Tex.R.Civ.P. 201(5) provides in relevant part that the time and place designated shall be reasonable. This rule further states that the deposition shall be taken: (1) in the county of the witness residence; (2) in the county where the witness is employed or regularly transacts business; or (3) at such other convenient place as may be directed by the court in which the cause is pending. However, the person or persons designated by a party under Tex.R.Civ.P. 201(4) may be deposed in the county of suit.

The record reveals that King is neither a party in this lawsuit, nor been designated as Borden’s corporate representative. The record further reveals that King both resides and regularly transacts business in Franklin County, Ohio, as Borden’s corporate labor counsel. Finally, there was no evidence presented to the trial court to show that it was reasonable or otherwise convenient for King to travel to Hidalgo County, Texas for a deposition.

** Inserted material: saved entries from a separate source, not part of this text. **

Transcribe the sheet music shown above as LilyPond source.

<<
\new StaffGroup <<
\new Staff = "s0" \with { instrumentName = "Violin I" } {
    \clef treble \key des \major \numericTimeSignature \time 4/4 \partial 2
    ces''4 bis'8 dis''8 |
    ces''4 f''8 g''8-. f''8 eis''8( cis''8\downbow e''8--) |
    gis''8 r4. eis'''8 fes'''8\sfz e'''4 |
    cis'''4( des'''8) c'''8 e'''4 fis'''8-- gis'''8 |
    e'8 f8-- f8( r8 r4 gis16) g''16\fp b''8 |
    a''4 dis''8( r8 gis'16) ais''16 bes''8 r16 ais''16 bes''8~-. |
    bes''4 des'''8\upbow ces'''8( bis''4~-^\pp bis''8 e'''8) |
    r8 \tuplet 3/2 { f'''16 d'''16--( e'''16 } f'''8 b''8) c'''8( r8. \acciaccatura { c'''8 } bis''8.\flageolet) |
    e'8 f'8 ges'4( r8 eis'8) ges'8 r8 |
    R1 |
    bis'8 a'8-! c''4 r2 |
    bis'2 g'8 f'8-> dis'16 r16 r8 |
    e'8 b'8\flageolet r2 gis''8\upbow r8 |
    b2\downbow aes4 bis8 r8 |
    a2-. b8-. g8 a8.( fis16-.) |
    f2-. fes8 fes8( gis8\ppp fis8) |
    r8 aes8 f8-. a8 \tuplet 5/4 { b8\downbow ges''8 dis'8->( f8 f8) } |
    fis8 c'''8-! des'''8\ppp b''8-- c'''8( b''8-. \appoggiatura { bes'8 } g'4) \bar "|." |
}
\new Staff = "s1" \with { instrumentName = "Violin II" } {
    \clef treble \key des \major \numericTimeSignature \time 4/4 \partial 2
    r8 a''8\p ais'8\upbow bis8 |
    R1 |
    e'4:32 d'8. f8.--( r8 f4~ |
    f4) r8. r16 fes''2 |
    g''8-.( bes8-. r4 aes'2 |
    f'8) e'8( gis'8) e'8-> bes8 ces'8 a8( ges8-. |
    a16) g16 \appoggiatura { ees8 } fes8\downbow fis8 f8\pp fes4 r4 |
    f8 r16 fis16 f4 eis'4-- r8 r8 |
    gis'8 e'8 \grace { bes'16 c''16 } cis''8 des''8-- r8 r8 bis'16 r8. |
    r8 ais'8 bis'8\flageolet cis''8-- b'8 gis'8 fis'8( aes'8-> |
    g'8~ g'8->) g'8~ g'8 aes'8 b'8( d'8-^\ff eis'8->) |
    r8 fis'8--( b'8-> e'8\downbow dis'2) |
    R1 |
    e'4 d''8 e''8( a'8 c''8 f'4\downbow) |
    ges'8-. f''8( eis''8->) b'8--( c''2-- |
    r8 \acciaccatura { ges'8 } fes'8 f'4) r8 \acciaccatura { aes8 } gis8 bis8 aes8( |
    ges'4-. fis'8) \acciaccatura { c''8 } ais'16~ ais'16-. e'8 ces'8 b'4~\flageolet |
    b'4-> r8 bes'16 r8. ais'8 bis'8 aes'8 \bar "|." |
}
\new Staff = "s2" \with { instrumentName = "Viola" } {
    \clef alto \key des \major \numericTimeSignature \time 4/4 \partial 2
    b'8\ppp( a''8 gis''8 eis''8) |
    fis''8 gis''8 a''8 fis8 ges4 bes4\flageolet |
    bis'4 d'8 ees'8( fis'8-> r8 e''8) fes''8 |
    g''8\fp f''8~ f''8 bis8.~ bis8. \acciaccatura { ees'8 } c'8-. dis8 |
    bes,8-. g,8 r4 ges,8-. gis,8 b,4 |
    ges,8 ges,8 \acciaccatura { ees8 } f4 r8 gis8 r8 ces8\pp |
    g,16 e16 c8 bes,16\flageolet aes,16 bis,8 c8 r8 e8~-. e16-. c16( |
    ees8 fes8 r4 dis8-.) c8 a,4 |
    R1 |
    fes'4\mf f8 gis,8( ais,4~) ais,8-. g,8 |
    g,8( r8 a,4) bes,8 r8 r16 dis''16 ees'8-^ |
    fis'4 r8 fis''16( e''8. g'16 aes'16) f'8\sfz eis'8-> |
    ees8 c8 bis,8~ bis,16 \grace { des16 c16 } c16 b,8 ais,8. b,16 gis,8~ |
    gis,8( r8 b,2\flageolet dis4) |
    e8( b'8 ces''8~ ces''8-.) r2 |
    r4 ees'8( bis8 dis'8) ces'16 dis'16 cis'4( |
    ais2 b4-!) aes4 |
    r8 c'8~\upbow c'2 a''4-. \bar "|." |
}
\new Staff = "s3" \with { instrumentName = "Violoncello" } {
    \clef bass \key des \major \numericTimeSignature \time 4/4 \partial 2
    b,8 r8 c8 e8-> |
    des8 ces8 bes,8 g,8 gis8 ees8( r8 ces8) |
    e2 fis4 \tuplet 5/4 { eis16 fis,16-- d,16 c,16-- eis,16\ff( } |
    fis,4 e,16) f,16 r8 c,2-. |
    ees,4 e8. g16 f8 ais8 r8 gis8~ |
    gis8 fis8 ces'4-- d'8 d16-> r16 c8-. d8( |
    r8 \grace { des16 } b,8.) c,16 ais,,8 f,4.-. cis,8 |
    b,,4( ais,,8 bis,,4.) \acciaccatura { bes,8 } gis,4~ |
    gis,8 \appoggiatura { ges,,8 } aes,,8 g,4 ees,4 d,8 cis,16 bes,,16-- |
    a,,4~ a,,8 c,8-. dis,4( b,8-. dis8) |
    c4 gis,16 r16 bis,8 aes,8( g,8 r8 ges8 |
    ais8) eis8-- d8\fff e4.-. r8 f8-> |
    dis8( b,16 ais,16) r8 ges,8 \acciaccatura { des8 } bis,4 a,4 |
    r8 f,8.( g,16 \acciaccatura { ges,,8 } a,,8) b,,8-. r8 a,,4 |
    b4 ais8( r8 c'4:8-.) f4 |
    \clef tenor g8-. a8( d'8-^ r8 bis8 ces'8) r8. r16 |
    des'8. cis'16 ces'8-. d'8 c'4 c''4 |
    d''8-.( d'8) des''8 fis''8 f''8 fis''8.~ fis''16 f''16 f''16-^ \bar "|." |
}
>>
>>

We hold that the trial court abused its discretion by ordering King to be deposed at a location contrary to Tex.R.Civ.P. 201(5). Compare Wal–Mart Stores, Inc. v. Street, 761 S.W.2d 587, 589–91 (Tex.App.—Fort Worth 1988, original proceeding). Although De La Rosa argues that the court ordered the parties to seek a compromise regarding the location of the deposition, the record merely reflects that De La Rosa offered by way of a compromise to take the deposition in either Houston or Dallas. No agreement by the parties concerning the location of the deposition has been made a part of the record, and the trial court’s order denying relators’ alternative relief placed the location of the deposition in Hidalgo County, Texas.

We conditionally grant the petition for writ of mandamus directing the trial court to modify his order to provide that the deposition be taken in Franklin County, Ohio. Tex.R.App.P. 121. We are confident that the trial court will abide by our decision and a writ of mandamus will issue only if the trial court fails to do so. All other requested relief is denied.



We were informed by the parties during oral argument that the matters at issue in the subpoena duces tecum have been resolved by agreement. Therefore, these matters are not at issue in this mandamus proceeding and will not be further addressed.